The IBM Check
“To Err is Human…” so goes the old truism, but luckily computers can often help in error correction. As anyone who has typed a long sequence of numbers (such as a credit card number) knows, it is extremely easy to make a mistake while typing. Common errors include typing the wrong number, switching two numbers, forgetting a number, and inserting an extra number.
There are many different error detection methods, both for detecting errors in binary numbers and in decimals. One well-designed and widely used check method for decimal numbers is called the IBM Check.

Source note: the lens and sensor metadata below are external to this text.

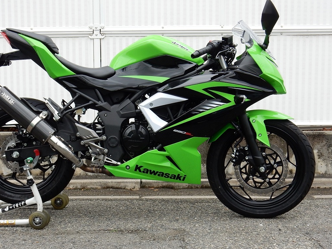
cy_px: 136
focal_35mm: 51
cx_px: 142
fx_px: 489
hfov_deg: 37.4
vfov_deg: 28.5
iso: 125
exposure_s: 1/100
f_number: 4.2
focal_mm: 7.6
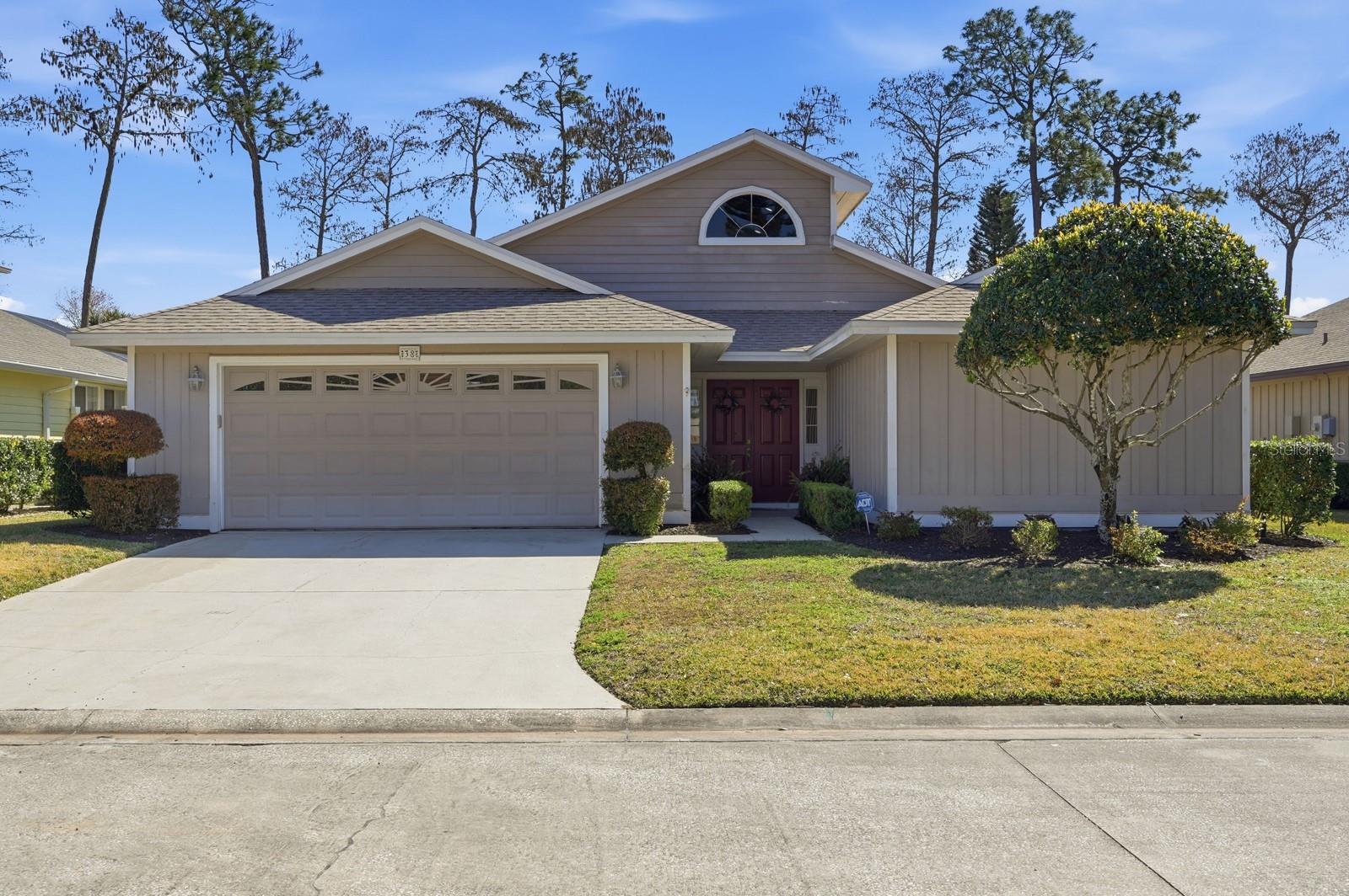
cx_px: 674
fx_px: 1236
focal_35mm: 33
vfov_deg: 39.9
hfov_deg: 57.3
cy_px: 448
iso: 160
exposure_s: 1/8000
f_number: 4
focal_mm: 22.5
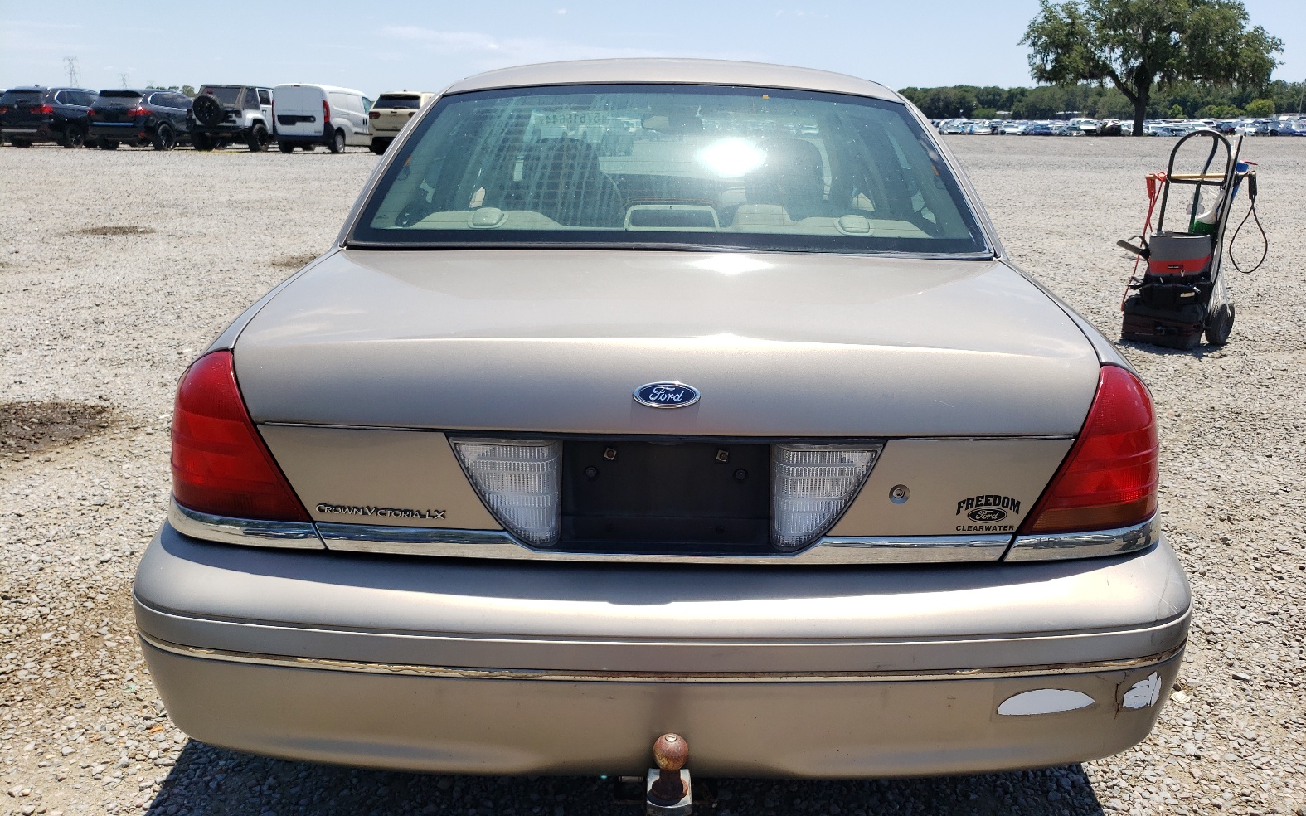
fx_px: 996
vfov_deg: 44.3
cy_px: 487
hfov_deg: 66.5
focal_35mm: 28
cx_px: 662
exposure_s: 1/2500
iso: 50
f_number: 1.5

The check is actually quite simple. Given an eight digit number, the number is valid if:
(f(d1, 2) + d2 + f(d3, 2) + d4 + f(d5, 2) + d6 + f(d7, 2) + c) mod 10 = 0
where c is the check digit (d8, the last digit in the sequence) and f(n) is defined as:
public int f(m, n) {
char[] tmp = Integer.toString(m * n).toCharArray();
int val = 0;
for (int i=0; i < tmp.length; i++) {
val += Character.getNumericValue(tmp[i]);
}
return val;
}
So f(m, n) simply multiplies the two numbers and adds the digits of the product. To illustrate:
f(7, 2) --> 7*2 = 14 --> 1+4 = 5
So f(7, 2) returns 5. Now that the check process is clear, it is quite easy to generate a valid sequence. To generate an eight digit sequence, seven random digits would be plugged in the equation, leaving c as the only unknown. Simple algebra and logic is all that is then required to find c. And then voilĂ ! — an IBM check-valid number.

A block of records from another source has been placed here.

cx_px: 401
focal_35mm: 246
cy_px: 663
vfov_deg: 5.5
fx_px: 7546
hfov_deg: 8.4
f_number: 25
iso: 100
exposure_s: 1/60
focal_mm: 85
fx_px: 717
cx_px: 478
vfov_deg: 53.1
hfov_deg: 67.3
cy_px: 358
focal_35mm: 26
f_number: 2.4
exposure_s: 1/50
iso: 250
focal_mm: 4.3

It should be noted that the IBM check has a few weaknesses. Like any other check process, it is possible that a user might enter in a wrong number that still satisfies the check. Furthermore, flipping a 9 and a 0 won’t be detected by the check because f(9, 2) = 9 and f(0, 2) = 0. The IBM check is still, however, a very useful tool and a very popular one. In fact, credit cards often use this check. Think of that next time you type those sixteen digits.